Avoiding HMRC after relocating to Europe post Brexit
Her Majesty’s Revenues and Customs is on the watch for financial experts moving to European cities from London City. Wealth planners and accountants are now reporting widespread confusion over UK tax liabilities for Britons planning on moving overseas in the fairly near future. Most are moving due to their firms’ plans to leave London before it’s too late. As well as affecting Brits, moves by HRMC may also hit on EU financial professionals who’ve lived and worked in London long-term and built up investment portfolios including stocks and properties.
Everyone who moves overseas, either for work or by personal choice needs to remember crossing a border doesn’t count as a clean break from UK taxes. Global banks including Morgan Stanley, Goldman Sachs, Citigroup, JP Morgan, BNP Paribas and others are all likely to relocate their operations to EU-based rival financial centres post-Brexit, taking with them hundreds of professionals, with a recent survey suggesting some 5,000 finance jobs will be involved. The most prevalent assumption regarding tax liabilities is that, once a move overseas is made, one is no longer UK-domiciled and therefore no longer answerable to the UK taxman, even as regards inheritance tax.
Those born in the UK are automatically classed as domiciled, as are those who’ve lived in Britain for 15 of the last 20 tax years. In addition to those considered domiciled, the tax code can also cause problems for those claiming non-residency whilst on secondment to an office overseas.
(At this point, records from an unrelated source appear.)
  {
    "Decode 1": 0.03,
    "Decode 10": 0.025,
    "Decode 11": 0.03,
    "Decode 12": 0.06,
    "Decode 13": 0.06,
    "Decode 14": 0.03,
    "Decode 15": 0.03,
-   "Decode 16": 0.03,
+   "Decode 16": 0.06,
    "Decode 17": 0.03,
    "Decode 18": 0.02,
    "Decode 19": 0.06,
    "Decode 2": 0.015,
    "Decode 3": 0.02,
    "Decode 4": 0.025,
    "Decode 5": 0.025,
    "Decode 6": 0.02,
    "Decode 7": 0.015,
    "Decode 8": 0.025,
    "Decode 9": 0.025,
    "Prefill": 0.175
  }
Non-residents must pay tax on income earned in the UK, including rentals from a British buy-to-let property, but residency may well trigger taxation on overseas earnings as well as capital gains.
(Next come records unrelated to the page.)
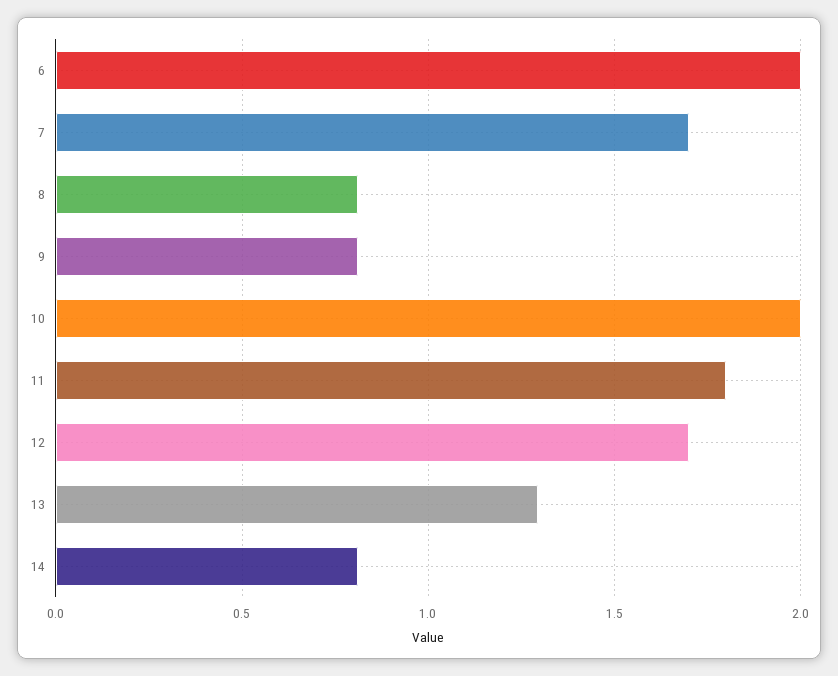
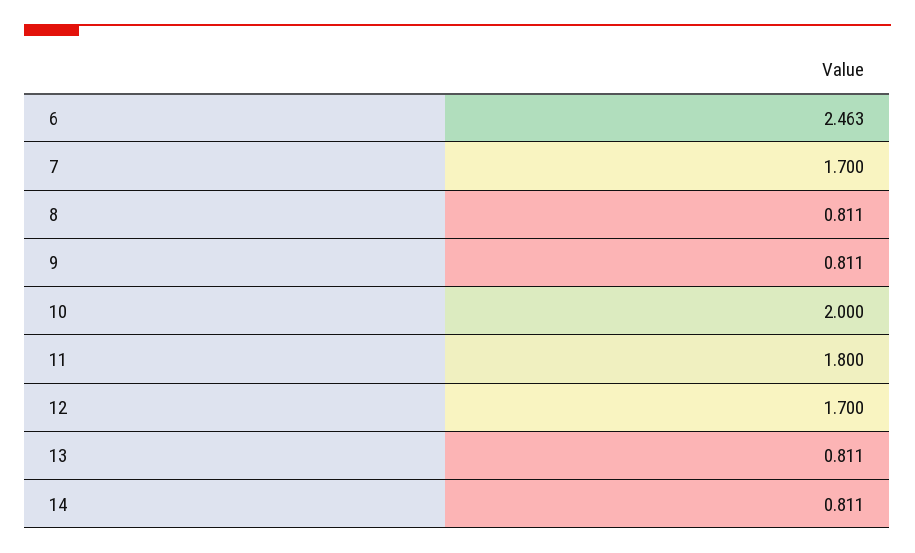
  {
-   "6": 2,
+   "6": 2.463,
    "7": 1.7,
    "8": 0.811,
    "9": 0.811,
    "10": 2,
    "11": 1.8,
    "12": 1.7,
-   "13": 1.3,
+   "13": 0.811,
    "14": 0.811
  }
One way or another, it seems that, once HMRC has its claws in an individual, it won’t let go, as appeals against tax bills can go on for a very long time causing personal stress as well as possible financial disaster. For example, residency is triggered simply by staying in the UK for more than 90 days a year, or working in the UK during a visit on more than 30 of those days. Slamming the financial door on the way out can only be achieved safely by checking and double-checking your exact situation as well as taking professional advice.